Teatro di San Carlo, 26 avril
La première production wagnérienne affichée par Stéphane Lissner, le directeur général et artistique du San Carlo, est une reprise. Mais le spectacle, déjà revenu à Naples, en 2019, est de ceux qui avaient marqué l’histoire de la maison, lors de sa création, en 2005. Une Walkyrie qui, tout en restant assez loin du « Regietheater », avait pu sembler audacieuse, voire révolutionnaire, dans un contexte théâtral italien encore très habitué à un naturalisme au premier degré.
Toute l’action se déroule autour d’un grand cube, fait de fines tubulures métalliques, conçu par le plasticien Giulio Paolini. Il enserre un frêne stylisé, à l’acte I, se charge de quelques rochers, au II, puis de morceaux de statues (les corps des guerriers morts), au III. À la fois sobre et apaisant, ce décor laisse s’épanouir les belles lumières de Gianni Pollini, ne disparaissant que pendant la fuite de Siegmund et Sieglinde, quand un mince rideau orné de planètes tombe à l’avant-plan.
Si Federico Tiezzi explique avoir nourri sa mise en scène des lectures de Sigmund Freud et Thomas Mann (Les Buddenbrook), les costumes de Giovanna Buzzi oscillent entre le médiéval et le XIXe siècle, avec quand même des Walkyries en armures et casques – mais sans les ailettes.
Le résultat ne manque pas de vertus – sens de la lenteur, voire de l’immobilité, construction des tableaux –, fût-ce parfois au prix d’une recherche appliquée de l’harmonie et de la symétrie. Mais, comme souvent dans les reprises, la direction d’acteurs reste succincte : les attitudes semblent un peu raides, et seule la spontanéité de quelques chanteurs vient troubler un certain académisme. Ainsi, l’étreinte intense et appuyée entre Wotan et Brünnhilde, lors des fameux « Adieux », émeut d’autant plus qu’on ne l’attend pas aussi franche.
Directeur musical du San Carlo depuis le début de cette saison, le chef israélien Dan Ettinger livre une lecture efficace, avec ce qu’il faut d’expressivité, mais les cuivres de l’orchestre maison ne sont pas exempts d’accrocs.
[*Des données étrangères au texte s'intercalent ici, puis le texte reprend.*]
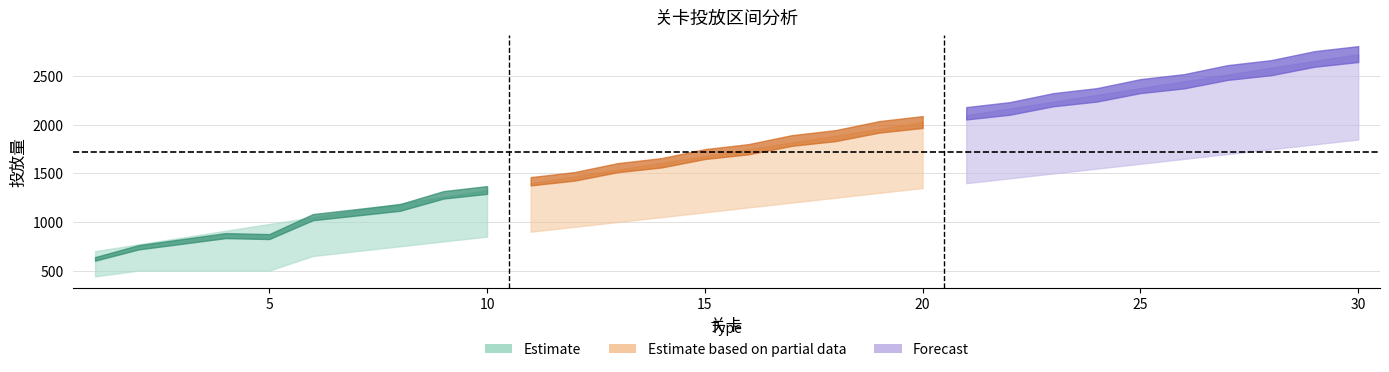

Reading right to left, transcribe all the data shown in this chart.

实际投放: 2730	2680	2590	2540	2450	2400	2310	2260	2170	2120	2030	1980	1890	1840	1750	1700	1610	1560	1470	1420	1330	1280	1150	1100	1050	850	860	800	740	620
关卡总投放: 2730	2660	2590	2520	2450	2380	2310	2240	2170	2100	2030	1960	1890	1820	1750	1680	1610	1540	1470	1400	1330	1260	1190	1120	1050	980	910	840	770	700
箱子总投放: 1850	1800	1750	1700	1650	1600	1550	1500	1450	1400	1350	1300	1250	1200	1150	1100	1050	1000	950	900	850	800	750	700	650	500	500	500	500	440
英雄总投放: 880	880	840	840	800	800	760	760	720	720	680	680	640	640	600	600	560	560	520	520	480	480	400	400	400	350	360	300	240	180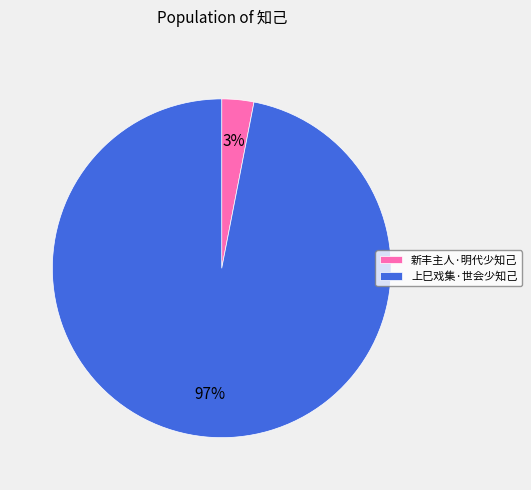

Do 上巳戏集·世会少知己 and 新丰主人·明代少知己 together represent more than half of the pie?

Yes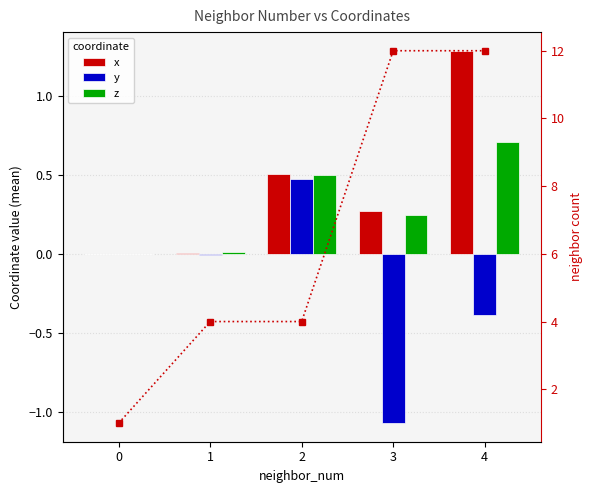

Which series has the largest range (max minus min)?

count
Dans la distribution, on retrouve, avec joie, le Siegmund expert de Jonas Kaufmann, qui n’avait plus chanté le rôle, en version scénique, depuis le Festival de Munich, en juillet 2018. La salle frémit quand le ténor allemand prolonge, avec insistance, les appels à Notung, avant d’aller saisir l’épée. D’abord un peu trop effacée, la Sieglinde de la soprano lituanienne Vida Mikneviciute gagne en ampleur, tout au long de la soirée, avec, notamment, un superbe troisième acte.
La basse canadienne John Relyea campe un Hunding monolithique et sans surprise, mais efficace. La mezzo franco-arménienne Varduhi Abrahamyan réussit à imposer une Fricka brillante et expressive, au prix de très légères approximations dans l’intonation.
Il y a de la rigueur et de la tenue chez le Wotan de Christopher Maltman, mais aussi une sorte de prudence, de rodage même. Le baryton britannique se prépare, sans nul doute, pour le nouveau Ring du Covent Garden de Londres, qui commencera dès la saison prochaine, avec Das Rheingold.
Reste, et ce n’est pas la moins impressionnante, Okka von der Damerau. Après avoir marqué les mémoires en Waltraute (Götterdämmerung), Ortrud (Lohengrin) ou Brangäne (Tristan und Isolde), la cantatrice allemande prouve d’éclatante façon qu’elle peut, également, s’imposer en Brünnhilde – et, sans doute, très vite, en Isolde.